In January, New York State bail laws came under scrutiny when Governor Andrew Cuomo joined a growing chorus of voices calling for the end of bail as we know it. As part of a larger package of criminal-justice reforms, Cuomo proposed eliminating the cash bail requirement for those in the state facing misdemeanors and nonviolent felony charges.
“For far too long, our antiquated criminal justice system has created a two-tier system where outcomes depend purely on economic status—undermining the bedrock principle that one is innocent until proven guilty,” Cuomo said.
Critics of the New York State bail laws contend that cash bail requirements are unfair and may even violate defendants’ constitutional rights, both because they have not yet been convicted of crimes, and because the system is rigged in favor of those with the means to pay their way to freedom.
Proponents of the current New York State bail laws argue that it is necessary to ensure that defendants who might be flight risks will show up in court. Among those who oppose Cuomo’s proposed reforms are many district attorneys and police chiefs, along with, not surprisingly, for-profit bail bond companies. In addition, many criminal defense attorneys, including those at LaMarche Safranko Law, oppose the proposed bail changes because the posting of bail, and the potential of losing something, place an onus on a criminal defendant not only to appear in court, but to remain in contact with their lawyer.
Under New York Criminal Procedure Law, when an order of bail is a matter of the judge’s discretion, among the factors that should be weighed are the principal’s “character, reputation, habits, and mental condition”; employment and financial resources; family ties and length of residence in the community; criminal record; and previous record in responding to court appearances.
In lieu of bail, Cuomo’s reforms would direct defendants to be released on their own recognizance or under non-monetary conditions, including restrictions on travel, a requirement to check-in regularly with a pretrial services agency, and a requirement to turn in any guns in the defendant’s possession. Currently, these release opportunities are frequently used outside of the New York City area as an alternative to the imposition of bail.
Cuomo’s proposal would allow a judge to jail someone for five days in specific types of offenses: domestic violence, “serious violence,” “witness intimidation,” willfully failing to appear in court and committing a new crime while out on release. After the five-day detention period, defendants would be entitled to a hearing to determine whether they should be released with non-monetary conditions pending trial.
Bail Reform: Not In Budget, But Not Forgotten
When Cuomo released his proposed budget at the end of March, however, advocates were disappointed to find that the criminal-justice reforms—including the bail proposal—were not included. That may be because they would have been blocked from a floor vote by the Republican-controlled Senate; a situation that has since changed. Well, sort of.

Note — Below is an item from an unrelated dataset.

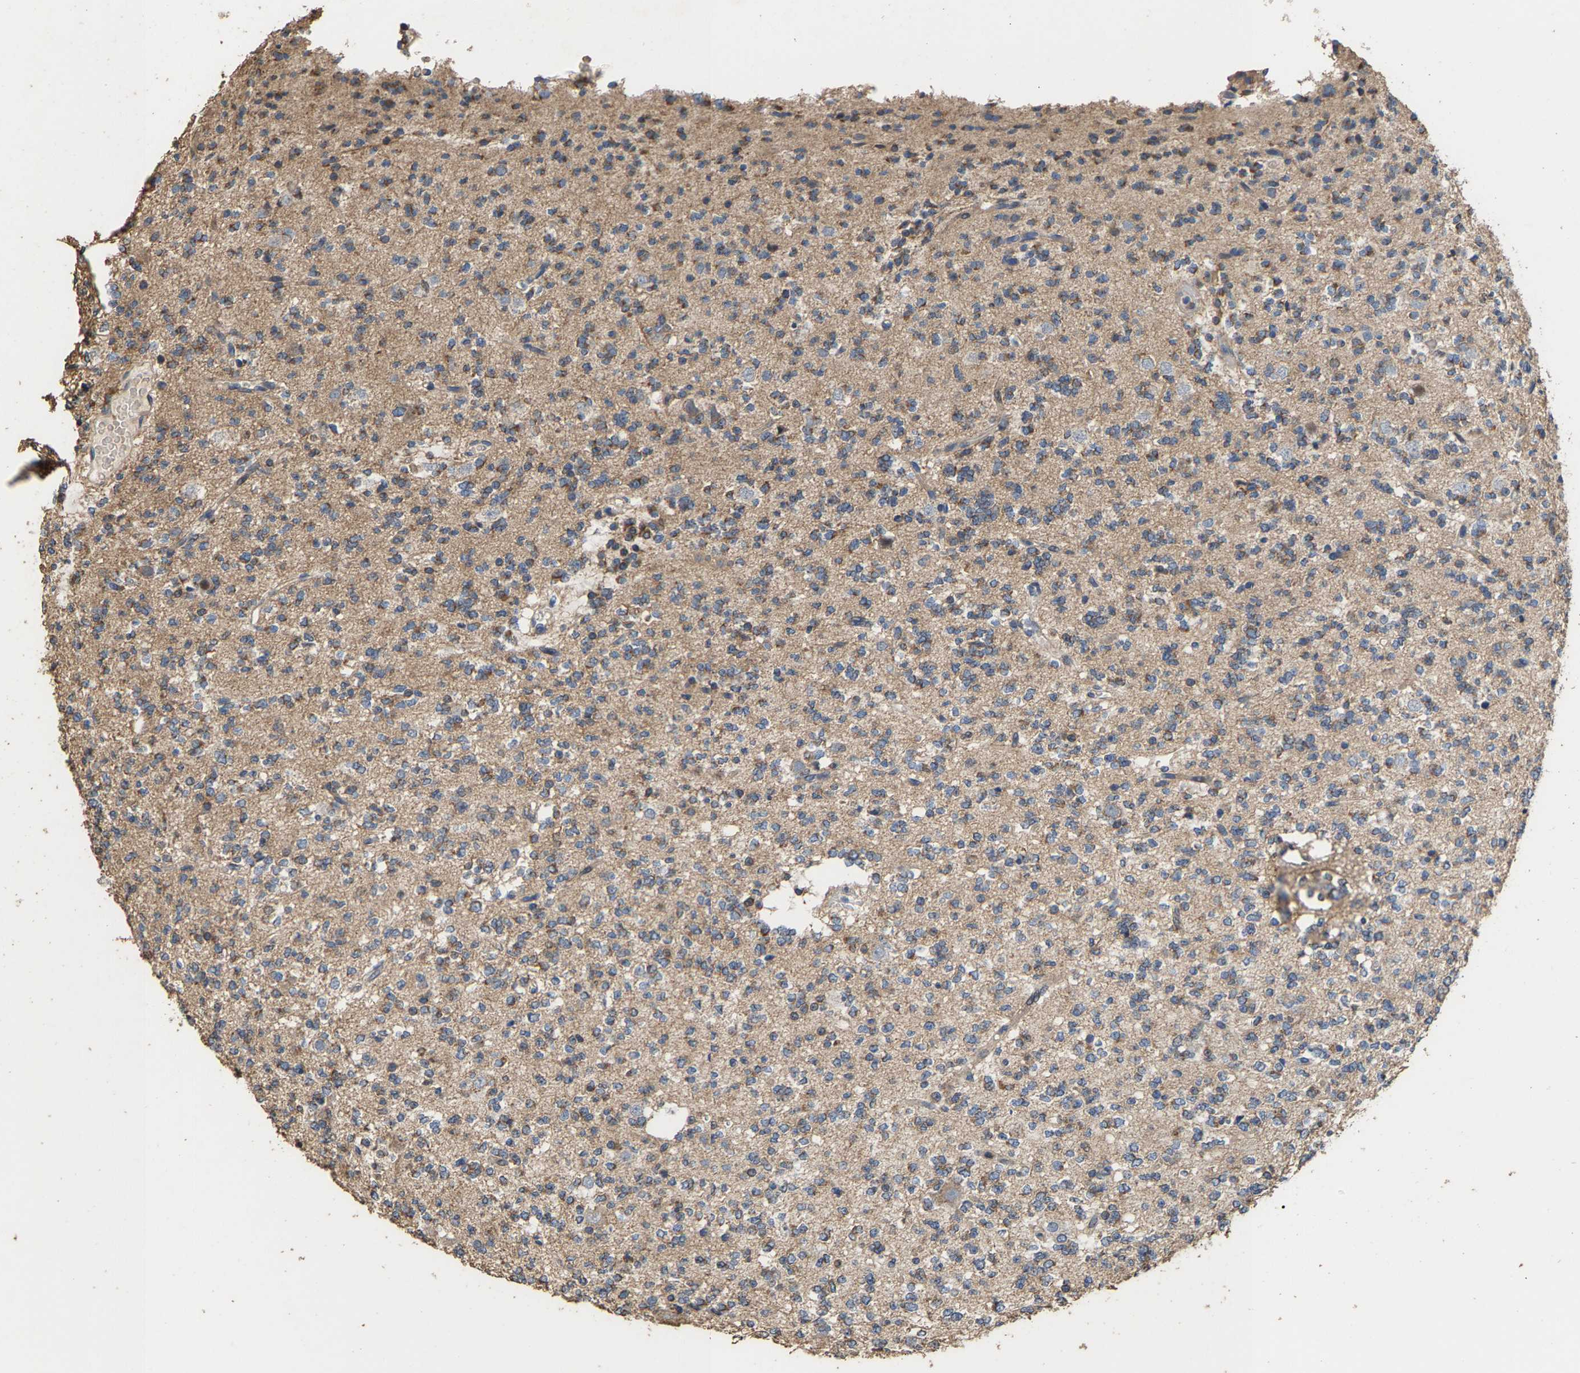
{"staining": {"intensity": "weak", "quantity": ">75%", "location": "cytoplasmic/membranous"}, "tissue": "glioma", "cell_type": "Tumor cells", "image_type": "cancer", "snomed": [{"axis": "morphology", "description": "Glioma, malignant, Low grade"}, {"axis": "topography", "description": "Brain"}], "caption": "Protein staining displays weak cytoplasmic/membranous staining in approximately >75% of tumor cells in glioma.", "gene": "TDRKH", "patient": {"sex": "male", "age": 38}}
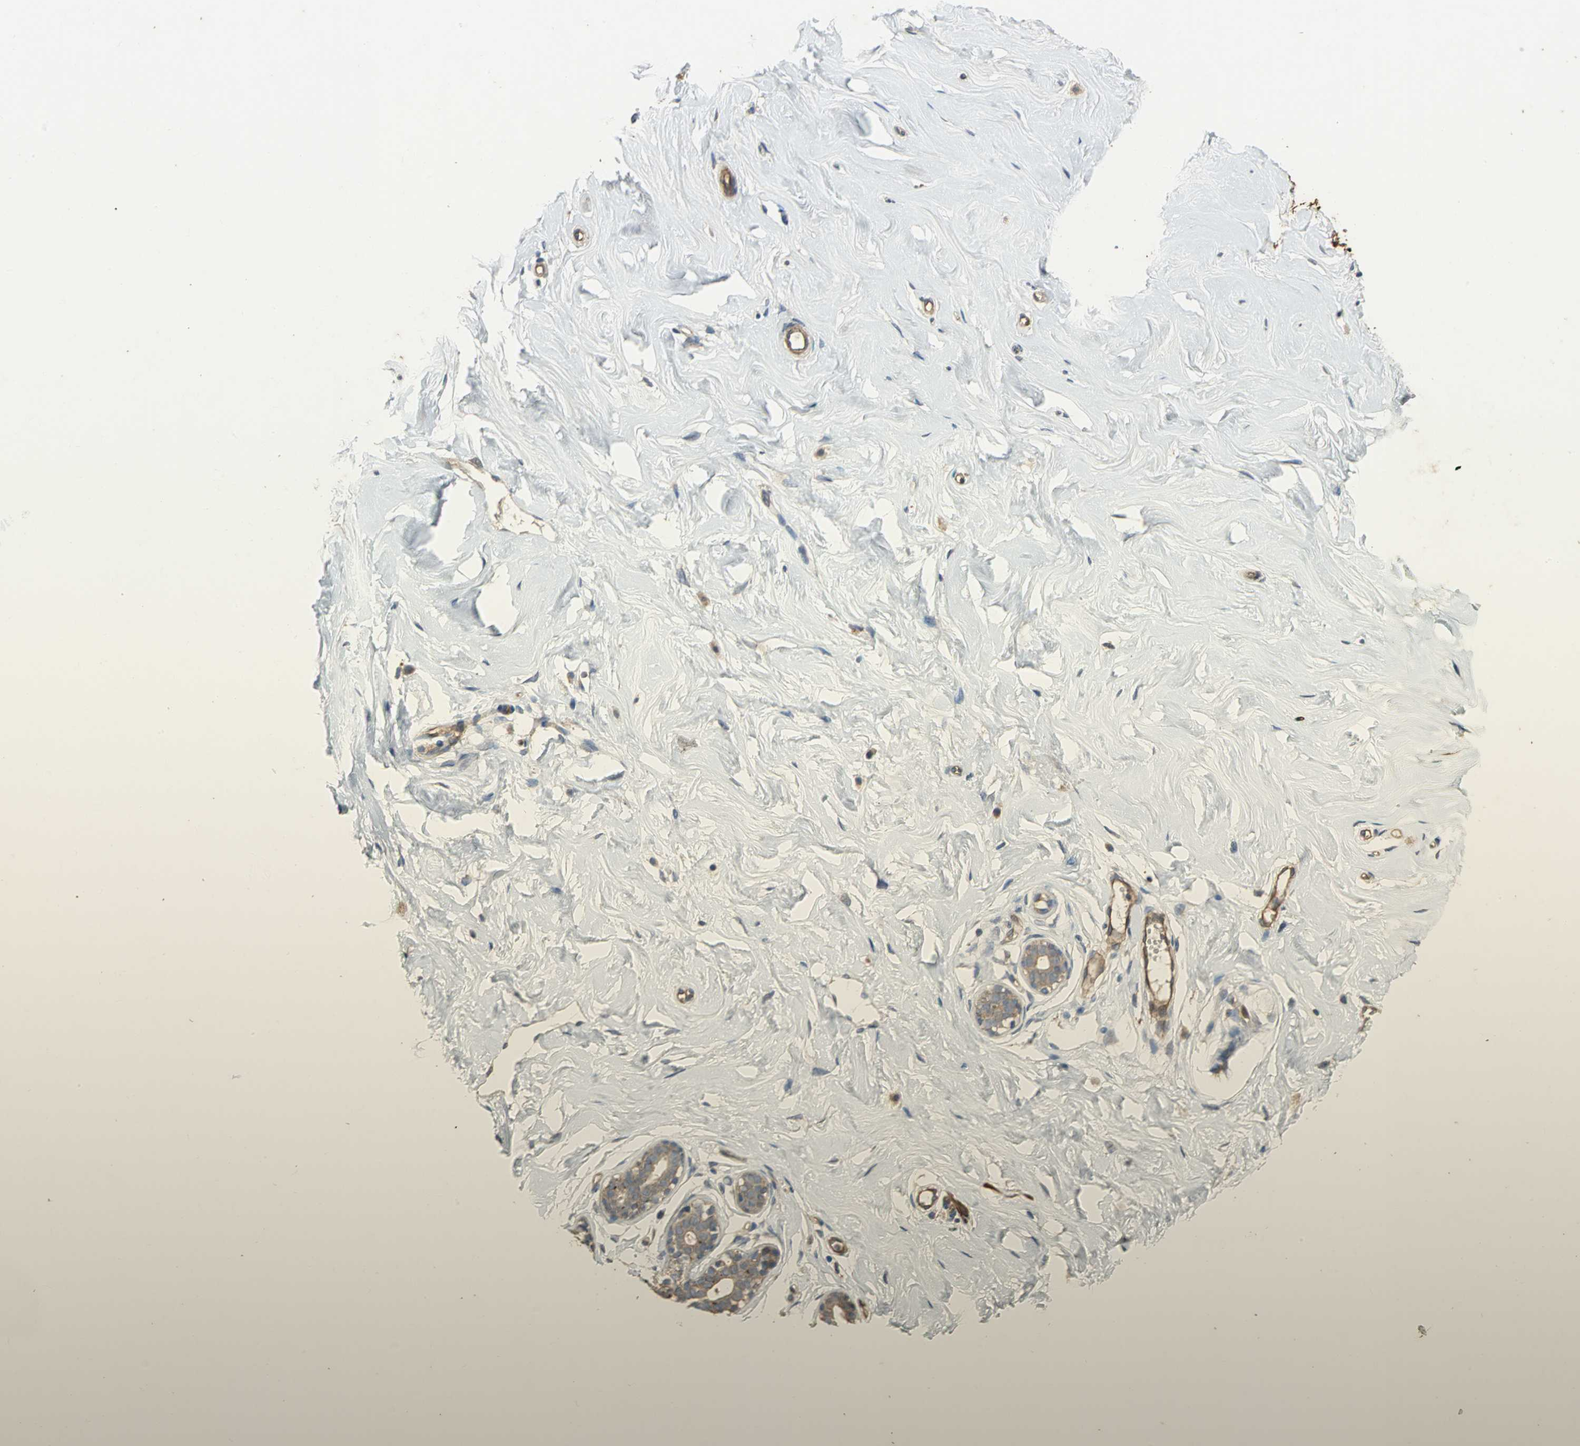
{"staining": {"intensity": "weak", "quantity": "25%-75%", "location": "cytoplasmic/membranous"}, "tissue": "breast", "cell_type": "Adipocytes", "image_type": "normal", "snomed": [{"axis": "morphology", "description": "Normal tissue, NOS"}, {"axis": "topography", "description": "Breast"}], "caption": "The immunohistochemical stain highlights weak cytoplasmic/membranous expression in adipocytes of normal breast. (Brightfield microscopy of DAB IHC at high magnification).", "gene": "MET", "patient": {"sex": "female", "age": 23}}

Democrats won two special elections in late April, giving them a theoretical 32-31 advantage in Senate seats. In practice, however, one of those seats belongs to Simcha Felder, a Brooklyn Democrat who has announced he will continue to caucus with Republicans, with whom he sides on many of his constituents’ issues.
Cuomo—who believes there are Republicans who will support bail reform if it comes to the floor—wrote an open letter to Felder asking him to “join the 31 other registered Democrats, so we can enact meaningful legislation.” Cuomo said that keeping it from a vote does a disservice to constituents who don’t know where their legislators stand on the issue.